Ante los diputados de la Asamblea Nacional del Poder Popular de Cuba, Inés María Chapman, presidenta del Instituto Nacional de Recursos Hidráulicos (INRH), mostró los resultados de un proceso que se debate para un Proyecto de Ley de las Aguas Terrestres que, según declaró, se desarrolla desde hace cuatro años.
Tal proyecto tiene 13 títulos, 29 capítulos, 15 secciones, 127 artículos, de ellos ya 59 han sido modificados, dos disposiciones especiales, seis finales y un glosario de términos cuyo reglamento para su implementación será presentado, en una fecha no anunciada, en el Consejo de Ministros.

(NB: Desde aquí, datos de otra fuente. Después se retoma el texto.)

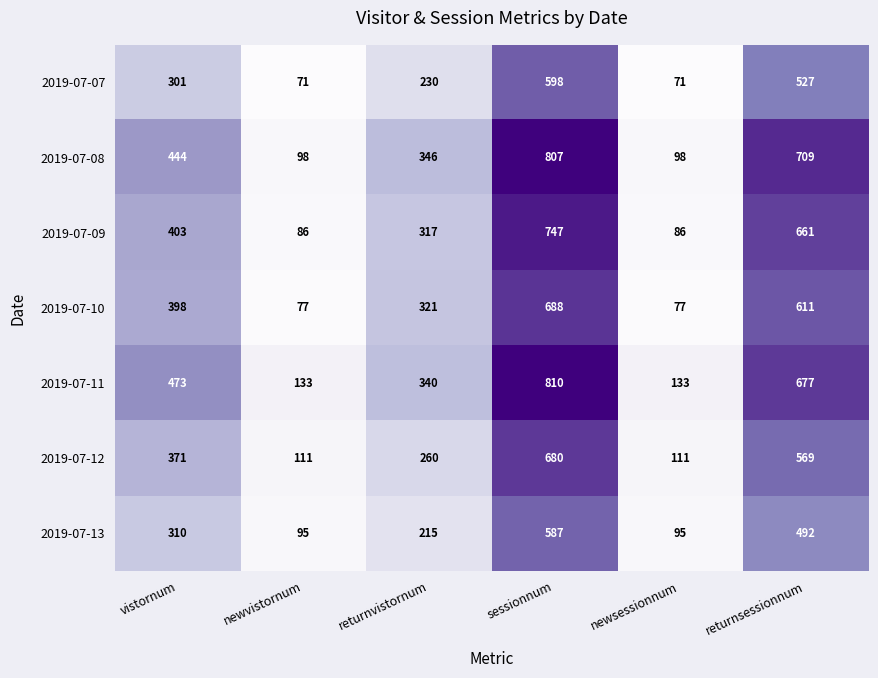

Which series has the largest total across all categories?

2019-07-11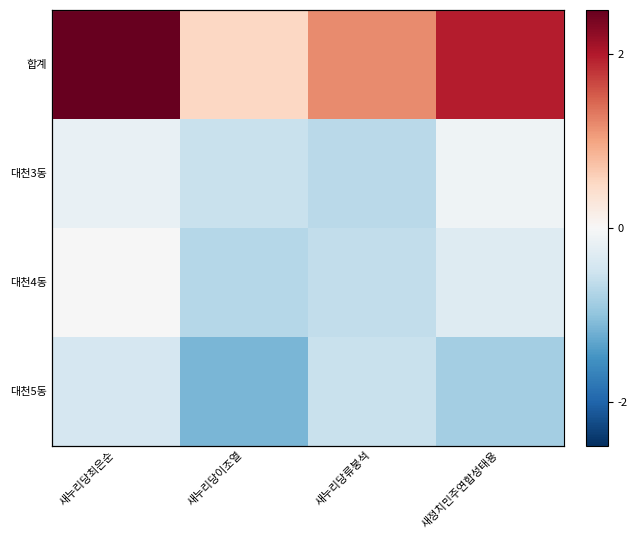

The value of 대천5동 at 새누리당이조열 is -0.7. True or false?

False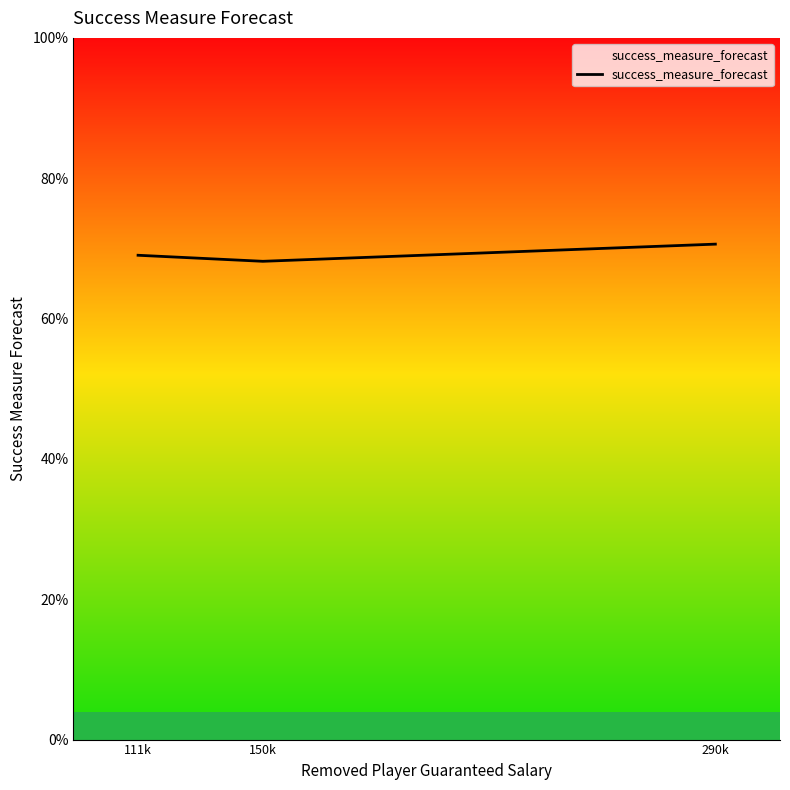

Reading left to right, list all the values displayed in this chart.

0.7	0.7	0.7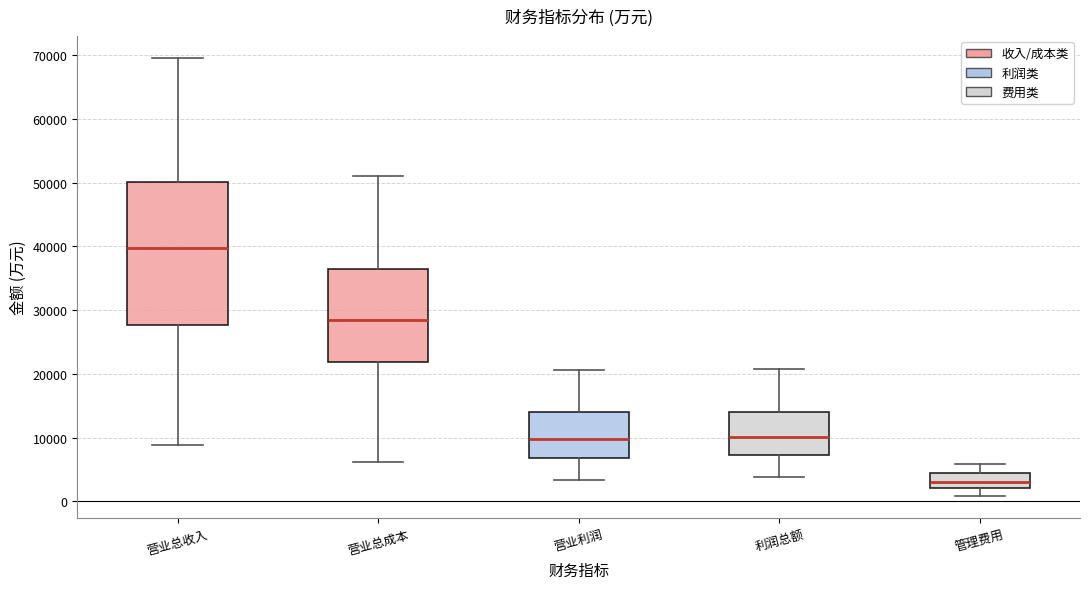

Where is the lower edge of the box for 利润总额 on the y-axis? The values are not printed on the chart, so give them approximately, as read against the axis.

7000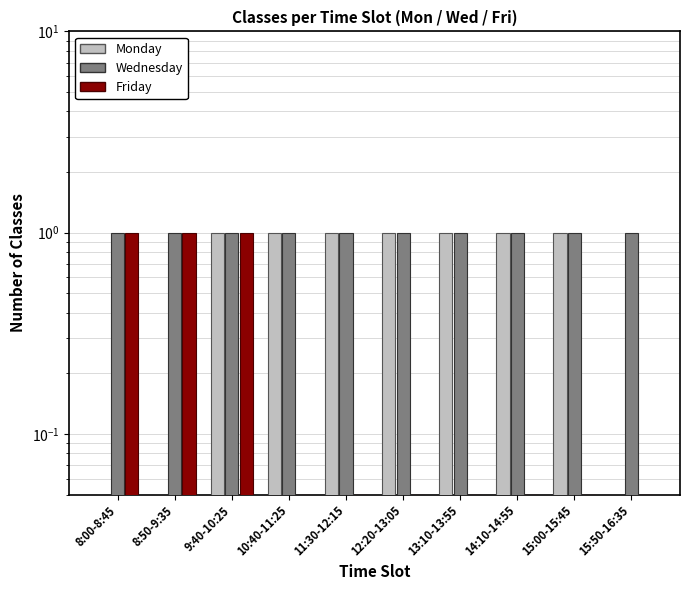

True or false: Wednesday has a value of 0.6 at 12:20-13:05.

False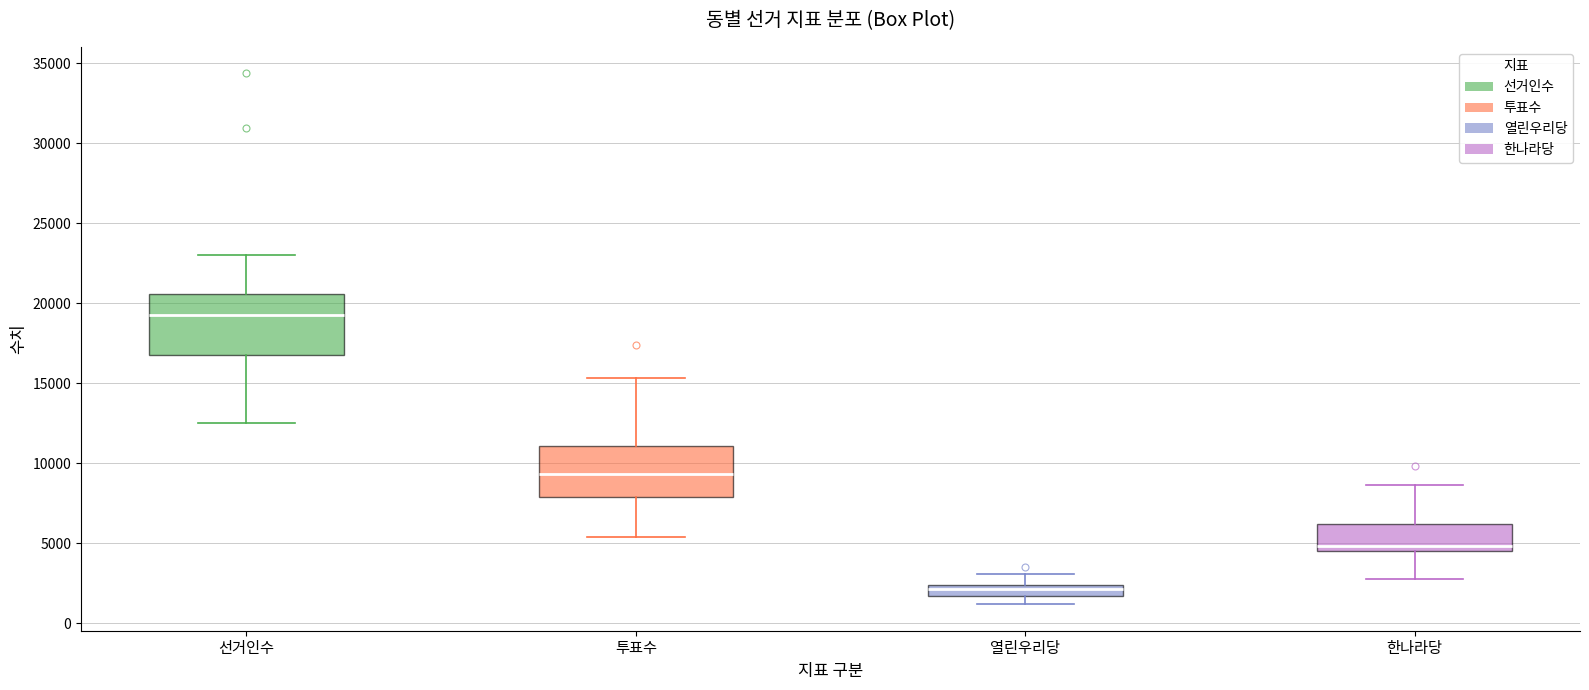

Where does the median line of the box for 한나라당 sit on the y-axis? The values are not printed on the chart, so give them approximately, as read against the axis.

5000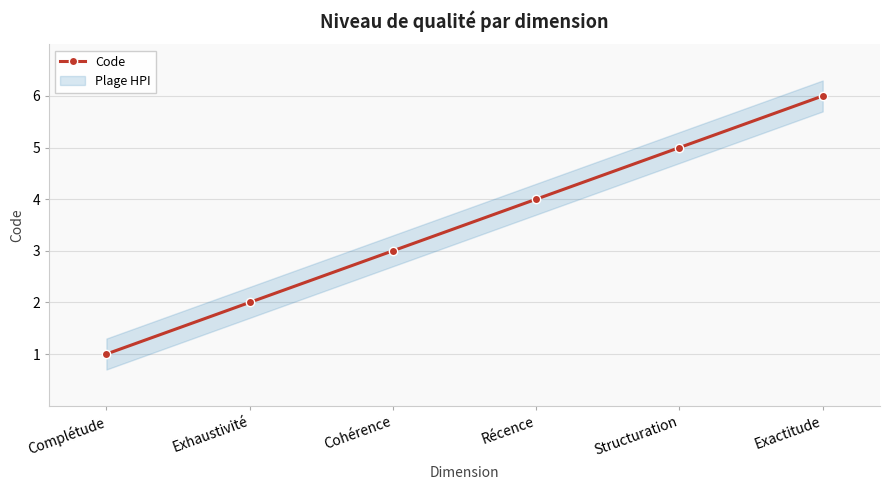

Is this an area chart (filled region under the line)?

No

El documento indica que “la gestión de este recurso natural renovable y limitado requiere eficaz planificación para satisfacer el interés social, económico, medioambiental y de la salud, y garantizar su preservación en armonía con el desarrollo económico y social sostenible”, según el medio oficialista, Granma.
La norma establece “el acceso al agua potable y el saneamiento como derecho humanos esencial “además de que “las aguas terrestres son de dominio público”.
Pero el Proyecto que llevó la presidenta del INRH además “fija lo concerniente a las cuencas hidrográficas, su delimitación y planificación eficiente del líquido en estas, para las actividades de desarrollo económico” y establece “las redes de monitoreo del ciclo hidrológico y la de la calidad de las aguas terrestres”.
Con relación al patrimonio hidráulico estatal, el documento determinar que “quien posea o tenga en usufructo, arrendamiento, administración o por otro concepto un bien de este tipo, está obligado a usarlo y conservarlo de acuerdo con la legislación” y hace responsable al INRH de exigir “la seguridad operacional de la infraestructura hidráulica”.
Pero la norma además agrega que deberán presentar las solicitudes de autorización en un lapso de un año, y que aquella que ya están prestando los servicios públicos de agua, “de agua potable, alcantarillado, drenaje pluvial y limpieza de fosas y tanque sépticos; quienes administren o construyan pozos relacionados con las aguas terrestres, excepto los rústicos o criollos con fines domésticos o para el abastecimiento animal”.
Pero el régimen cubano además se enfrenta al derroche de aguas, y a la creación de conexiones ilegales a las redes de distribución, por lo que han implementado multas de hasta 1000 pesos.
La principal del INRH además tocó el tema de la sequía, la falta de precipitaciones y la agudización del mismo fenómeno natural.
De acuerdo con la presidenta del INRH en el primer semestre del año el 43% del territorio nacional se declaraba en sequía y el centro de la Isla era el más afectado.
“Llevamos tres años afrontando esta situación, de modo que la recuperación no será tan rápida como se desea”, admitió.
Los embalses de abastecimiento general acumulan hasta la fecha 3.500 millones de metros cúbicos (m3), que representa el 39% de la capacidad total, pero la cifra está 1.500 millones de m3 por debajo de la medida histórica para la fecha.